TO DO
Arrange the stretch from the line containing "What is the difference" through the last of the saved entries as a numbered list, omitting blank lines and leaving out the pictures.

··· EXTRACTED RECORDS

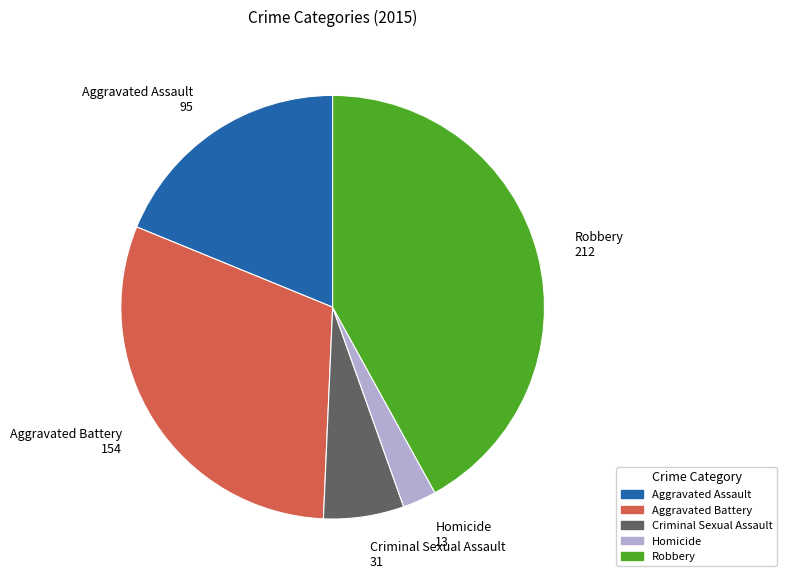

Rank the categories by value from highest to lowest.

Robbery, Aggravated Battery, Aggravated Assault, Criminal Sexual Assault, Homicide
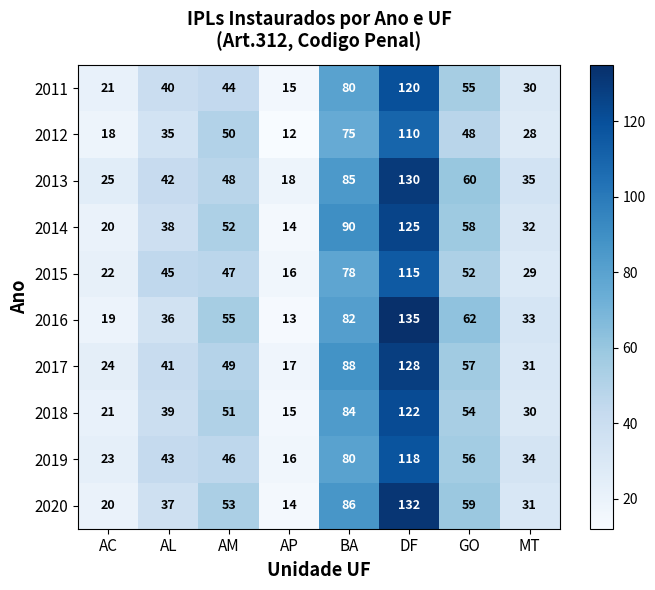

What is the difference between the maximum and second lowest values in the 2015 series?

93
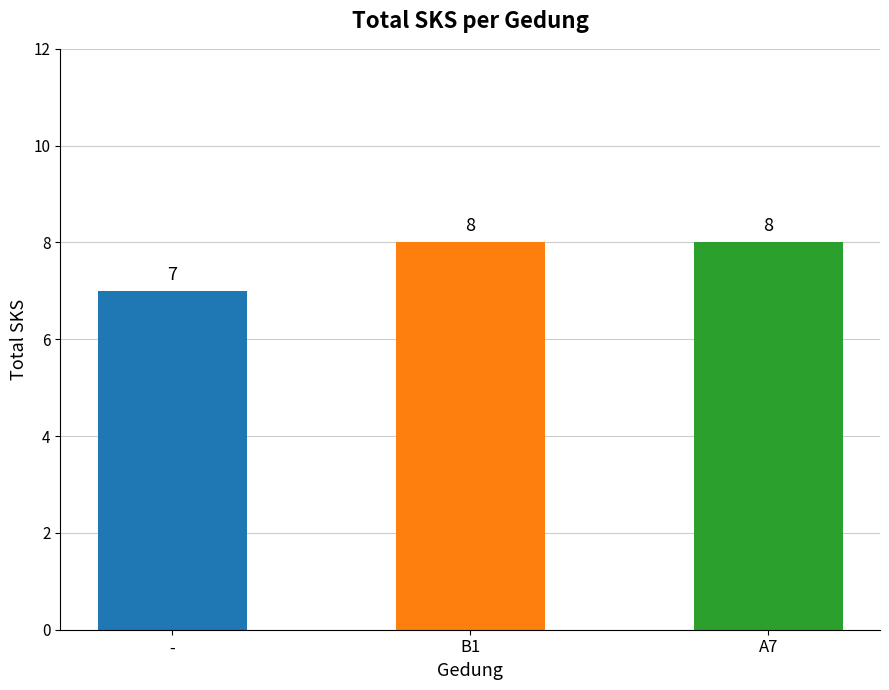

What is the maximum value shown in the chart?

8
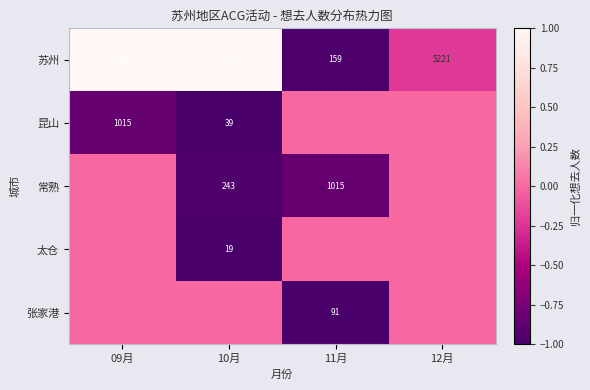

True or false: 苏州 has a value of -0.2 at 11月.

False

······

EXERCISE SOLUTION
1. What is the difference between the maximum and second lowest values in the 2015 series?
2. 93
3. What is the maximum value shown in the chart?
4. 8
5. True or false: 苏州 has a value of -0.2 at 11月.
6. False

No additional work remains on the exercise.